Go line by line through the data below and count those that hold "lines". Return only the number.

|---|

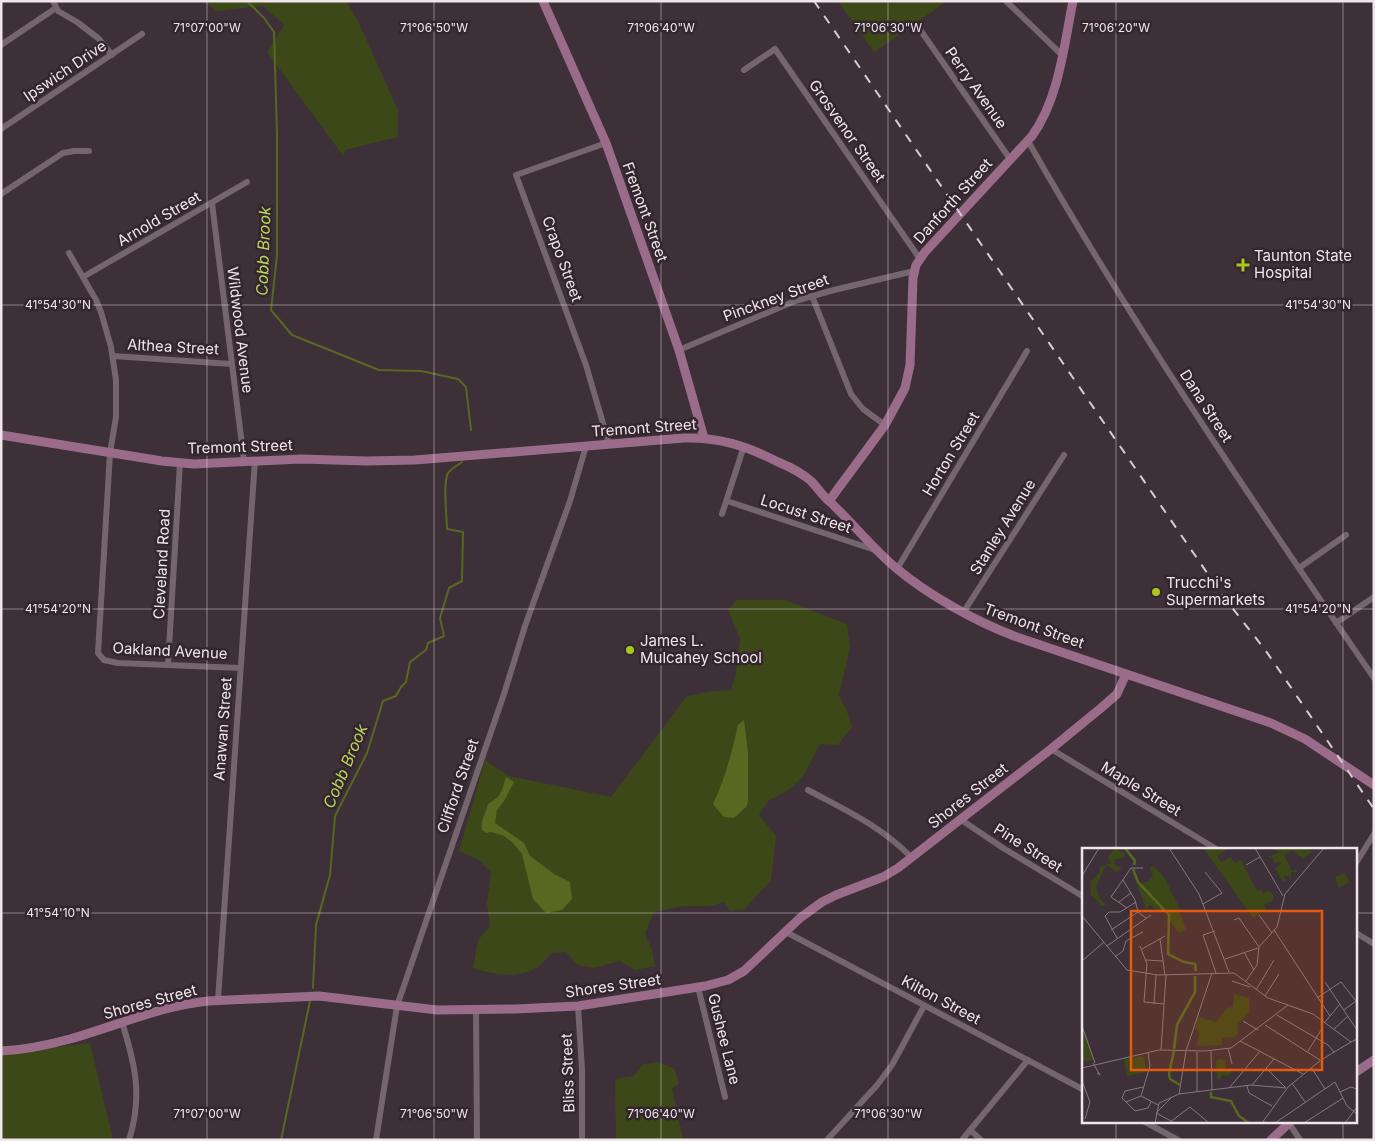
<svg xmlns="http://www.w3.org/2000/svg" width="1375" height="1141" font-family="Inter,sans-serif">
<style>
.green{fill:#3d4818}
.water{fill:#596720}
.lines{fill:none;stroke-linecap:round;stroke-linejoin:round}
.stream{stroke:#596720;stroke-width:2}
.street{stroke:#75656e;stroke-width:6}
.secondary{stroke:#9a6c89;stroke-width:9}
.rail{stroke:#d6cbd2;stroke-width:2;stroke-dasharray:9 9;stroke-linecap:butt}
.ticks{fill:none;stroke:#efe5eb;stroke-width:1;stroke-opacity:0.45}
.poi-dot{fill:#a9c71a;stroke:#33262e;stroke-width:2}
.labels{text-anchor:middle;stroke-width:5;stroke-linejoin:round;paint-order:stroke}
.street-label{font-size:15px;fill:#efe5eb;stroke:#33262e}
.poi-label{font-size:15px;fill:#efe5eb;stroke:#33262e;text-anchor:start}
.water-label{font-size:16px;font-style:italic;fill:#b9d459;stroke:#33262e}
.inset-river{fill:none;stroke:#596720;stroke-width:2.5}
.inset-road{fill:none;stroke:#847880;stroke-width:1}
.view{fill:#e8590c;fill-opacity:0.15;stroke:#e8590c;stroke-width:2.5}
.inset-edge{fill:none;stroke:#efe5eb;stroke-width:2.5}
.ticks-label{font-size:12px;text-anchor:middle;fill:#efe5eb;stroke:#33262e;stroke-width:5;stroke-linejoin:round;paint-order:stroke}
</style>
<rect width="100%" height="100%" fill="#3d3038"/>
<!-- green -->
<g class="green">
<path d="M202 1H346L358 21 398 110V137L345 150 344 157 267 52 284 25 263 6 218 11Z"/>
<path d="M838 1H947L874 52Z"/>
<path d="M737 600H785L847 624 850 647 839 695 846 709 852 726 838 745 820 744 803 777 787 791 769 800 759 815 776 836 771 880 745 909 730 911 724 902 711 906H684L654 912 645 933 652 950 655 966 635 970 620 961 594 968 577 965 566 952 551 953C548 957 544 962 540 965 521 980 494 975 473 968L478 940 490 926 487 903 491 872 479 860 459 851 485 760 509 776 611 797 687 696 713 691 731 690 736 673 740 639 728 610Z"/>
<path d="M90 1043 113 1140H1V1054Z"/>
<path d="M658 1062 675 1069 679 1084 672 1088 683 1140H616L615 1079 634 1076 643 1064Z"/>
</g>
<!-- water -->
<g class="water">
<path d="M744 720 748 752V802L746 807 734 818 724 817 713 804C725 779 732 752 738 725Z"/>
<path d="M506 777 514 782 504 801 497 810 495 823 524 843 530 856 554 874 570 882 572 899 562 910 546 913 533 899 522 854 512 842 504 836 491 832 486 833 482 830C480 820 486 814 488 804L498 797 502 790Z"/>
</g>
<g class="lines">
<!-- stream -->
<g class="stream">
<path d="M247 1 264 18 274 32 277 134V255L271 310 292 335 379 370 421 371 458 379 466 387 471 430"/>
<path d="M313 988 316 925 330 875 335 816 367 753 383 701 396 696 401 687 406 682 410 662 426 650 428 643 444 636 440 618 449 588 462 581 463 532 447 529C447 517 442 478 449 472 452 468 458 465 462 462"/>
<path d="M281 1140 310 1001"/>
</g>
<!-- street -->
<g class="street">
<path d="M53 1 58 11 77 22 98 38 112 55"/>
<path d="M1006 1 1062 55"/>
<path d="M921 31 1010 159"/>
<path d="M1 45 56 8"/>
<path d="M744 70 775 49 920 259"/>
<path d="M1 129 142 34"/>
<path d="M1028 141C1133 326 1253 502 1374 678"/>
<path d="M606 143 516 175 586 365 609 444"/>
<path d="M1 194 63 153 74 151H89"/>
<path d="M212 203 244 461"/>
<path d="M69 253 96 300 101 312 111 347 116 380V417L110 453 98 653 104 660 118 663 240 668"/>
<path d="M83 277 247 182"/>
<path d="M812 296 851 394 863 409 885 425"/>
<path d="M679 350 795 301 834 290 914 271"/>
<path d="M113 356 231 364"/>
<path d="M727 501 875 550"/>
<path d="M722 514 744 446"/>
<path d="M1299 568 1346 535"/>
<path d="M897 569 1027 351"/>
<path d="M963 613 1064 455"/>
<path d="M1336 623 1374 597"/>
<path d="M168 665 180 463"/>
<path d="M1051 749 1218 850"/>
<path d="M808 790C845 810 881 826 911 857"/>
<path d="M960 819 1003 848 1084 897"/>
<path d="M1356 863 1374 834"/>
<path d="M786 932 1084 1090"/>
<path d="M1356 933 1374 944"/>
<path d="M698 987 725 1097"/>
<path d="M218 1000 255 460"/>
<path d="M578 1006 582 1069V1140"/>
<path d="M476 1010 477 1140"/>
<path d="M122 1022C135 1064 143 1096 129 1140"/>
<path d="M1145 1122 1178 1140"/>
<path d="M1289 1123 1300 1140"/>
<path d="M970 1130 981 1140"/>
<path d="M376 1140 397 1006 504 694 525 626 570 501 586 446"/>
<path d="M827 1140 878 1084 892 1065 924 1006"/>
<path d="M962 1140 1028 1060"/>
</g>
<!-- secondary -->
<g class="secondary">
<path d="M543 1 606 143 679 350 704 438"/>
<path d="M1 435 162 461 194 464 301 459 366 461 415 460 684 438C719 437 747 446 778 462 790 467 802 473 811 481 817 487 822 495 829 501 852 522 872 548 896 568 928 595 975 621 1014 636L1271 723 1305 739 1374 785"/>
<path d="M829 501 885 425 905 388 910 365 913 278 916 265 925 252 1032 136C1059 99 1064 45 1073 1"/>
<path d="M1 1051C24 1050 48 1045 70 1039 116 1026 160 1006 208 1001L319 996 437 1010 515 1009 578 1006 705 986 728 980 744 971 800 918 822 902 836 895 883 877 898 868 1051 749 1101 708 1117 694 1126 674"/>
<path d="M1356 1072 1374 1060"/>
<path d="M1271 1140 1290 1122"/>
</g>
<!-- rail -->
<path class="rail" d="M814 1 1223 596 1266 651 1374 809"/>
</g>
<!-- ticks -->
<path class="ticks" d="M207 1V1140M434 1V1140M661 1V1140M888 1V1140M1116 1V850M1343 1V850M1 305H1374M1 609H1374M1 913H1084M1356 913H1374M1116 1122V1140M1343 1122V1140"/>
<!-- markers -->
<g class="poi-dot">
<path d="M1240.5 257.5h5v5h5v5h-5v5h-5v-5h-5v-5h5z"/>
<circle cx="1156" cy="592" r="5"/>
<circle cx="630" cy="650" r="5"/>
</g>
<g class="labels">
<!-- street labels -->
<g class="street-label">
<text transform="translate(65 71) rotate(-34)" y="5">Ipswich Drive</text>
<text transform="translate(976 88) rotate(55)" y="5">Perry Avenue</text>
<text transform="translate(847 131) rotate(55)" y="5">Grosvenor Street</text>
<text transform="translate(953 201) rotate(-48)" y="5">Danforth Street</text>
<text transform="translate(645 212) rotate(70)" y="5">Fremont Street</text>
<text transform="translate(159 219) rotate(-30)" y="5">Arnold Street</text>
<text transform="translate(562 259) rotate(70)" y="5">Crapo Street</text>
<text transform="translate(776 298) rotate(-20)" y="5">Pinckney Street</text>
<text transform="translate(240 330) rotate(83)" y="5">Wildwood Avenue</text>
<text transform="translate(173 347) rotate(3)" y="5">Althea Street</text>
<text transform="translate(1206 406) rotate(57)" y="5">Dana Street</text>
<text transform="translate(644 428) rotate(-4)" y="5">Tremont Street</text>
<text transform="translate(240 447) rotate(-2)" y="5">Tremont Street</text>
<text transform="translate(951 454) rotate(-59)" y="5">Horton Street</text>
<text transform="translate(806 514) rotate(18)" y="5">Locust Street</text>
<text transform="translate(1003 527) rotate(-58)" y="5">Stanley Avenue</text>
<text transform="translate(162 564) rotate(-87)" y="5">Cleveland Road</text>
<text transform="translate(1034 626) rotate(20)" y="5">Tremont Street</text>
<text transform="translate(170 651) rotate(3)" y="5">Oakland Avenue</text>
<text transform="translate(223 729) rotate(-86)" y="5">Anawan Street</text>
<text transform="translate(458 786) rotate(-71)" y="5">Clifford Street</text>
<text transform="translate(1141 789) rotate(31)" y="5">Maple Street</text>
<text transform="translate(968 796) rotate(-38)" y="5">Shores Street</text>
<text transform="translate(1028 848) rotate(32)" y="5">Pine Street</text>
<text transform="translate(613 986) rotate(-8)" y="5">Shores Street</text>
<text transform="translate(941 1000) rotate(28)" y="5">Kilton Street</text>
<text transform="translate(150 1002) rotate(-15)" y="5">Shores Street</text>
<text transform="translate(724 1039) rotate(76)" y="5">Gushee Lane</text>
<text transform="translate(568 1073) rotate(-92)" y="5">Bliss Street</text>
</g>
<!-- poi labels -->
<g class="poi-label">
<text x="1254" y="261">Taunton State<tspan x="1254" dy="17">Hospital</tspan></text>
<text x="1166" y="588">Trucchi's<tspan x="1166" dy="17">Supermarkets</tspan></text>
<text x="640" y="646">James L.<tspan x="640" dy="17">Mulcahey School</tspan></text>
</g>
<!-- water labels -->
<g class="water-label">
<text transform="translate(263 251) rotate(-88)" y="6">Cobb Brook</text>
<text transform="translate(345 766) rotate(-67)" y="6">Cobb Brook</text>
</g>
</g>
<!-- overview -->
<g transform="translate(1082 848)">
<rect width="275" height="275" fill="#3d3038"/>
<path d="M33 0 43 6 42 10 32 11 33 18 40 19 35 24 25 17 21 23 14 39 18 51 25 57H19L9 47 8 34 18 24 17 19 29 15 26 9ZM121 0H147L135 8 139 14 148 9 153 15 159 12 175 43 179 42 181 46 187 42 191 47V52L182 57 184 61 171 70ZM188 0H226L230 4 221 11 211 2 202 7 210 23 214 21 215 24H209V30L205 27 202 28 204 32 201 34 193 20 199 16 198 13 192 15V11L186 9 198 4ZM72 18 82 29 95 55 104 82 97 85 86 70 88 66 85 64H79L68 57 64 61 55 36 67 33 71 27 67 19ZM261 22 267 34 257 40 253 29 262 26ZM152 146 167 150 168 164 155 176 156 185 153 189 140 190V197L115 198 117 184 113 181 116 169 134 174 145 160 151 159ZM0 179 12 211 7 213 0 212ZM61 208 65 224 45 228 42 211ZM138 211 143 212 144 222 150 224 145 228 140 227 138 232 135 230 134 213Z" fill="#3d4818"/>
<path class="inset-river" d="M43 0 53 13 52 17M51 21 56 34 87 67 86 106 102 114 113 116 114 123M92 201 95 177 113 144V128M92 203 87 226 88 231 98 237M129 244V249L149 253 157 268 167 275"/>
<path class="inset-road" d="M87 0 117 46 147 124M173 0 201 48M164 17 178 9M0 28 17 0M41 32 53 52 56 64 64 70M37 54 49 45M121 56 140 45 123 24M45 60 29 49 49 20H61M177 67 190 85M0 68 45 122 76 127 152 125 186 150 231 166 269 194 275 191M152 72 157 70 177 99M29 82 56 64M192 82 248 168M133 83 121 87 134 125M35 90 23 68 27 64H38L54 54M78 91 83 127M25 98 69 67M58 98 65 116 62 154 82 156M60 101 83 88M162 104 172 122M33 109 41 103 44 93 61 84M143 111 176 100M64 112 81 113M0 113 22 94M150 133 168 139M164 133 175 117 177 99 195 79 203 46 242 0M243 134 275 182M174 142 192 112M183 148 197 126M235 150 259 134 274 153 262 162M72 156 74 127M195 167 246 197 252 204M161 173 176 182M243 174 258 156M183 177 238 212M0 178 13 215M252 181 266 168M158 193 221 226M146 200 150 216M79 202 84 127M129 203 130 242M226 203 241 179M115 204V244M66 205 68 218 59 248 76 257M11 215 18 227 15 225M229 219 243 241M0 220 77 202 123 203 149 200 206 157M184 220 204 240M0 233 8 254 3 271M210 235 223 254M170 237 192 211M165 238 167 245 190 258M61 239 43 243 40 250 53 263 66 260 69 254M148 239 178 203M258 244 269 239 275 241M97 246 104 203 130 125M44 254 59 248M108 259 127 275M89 273 74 265 90 249M73 275 77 255 97 246 169 237 204 240M87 275 108 259M180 275 206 239 239 212 269 194M193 275 253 234 265 258 275 266M222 275 261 250M263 275 275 259"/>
<path class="view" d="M49 63H240V222H49Z"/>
<rect width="275" height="275" class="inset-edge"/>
</g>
<g class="ticks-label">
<text x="207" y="32">71°07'00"W</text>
<text x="434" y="32">71°06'50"W</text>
<text x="661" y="32">71°06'40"W</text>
<text x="888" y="32">71°06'30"W</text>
<text x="1116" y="32">71°06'20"W</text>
<text x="58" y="309">41°54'30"N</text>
<text x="1318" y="309">41°54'30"N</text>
<text x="58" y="613">41°54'20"N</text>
<text x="1318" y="613">41°54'20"N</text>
<text x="58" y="917">41°54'10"N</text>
<text x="207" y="1118">71°07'00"W</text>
<text x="434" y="1118">71°06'50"W</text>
<text x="661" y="1118">71°06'40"W</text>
<text x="888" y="1118">71°06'30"W</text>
</g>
<!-- border -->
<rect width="1375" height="1141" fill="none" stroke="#efe5eb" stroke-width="5"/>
</svg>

|---|

● ANSWER FOR THIS EXERCISE:
2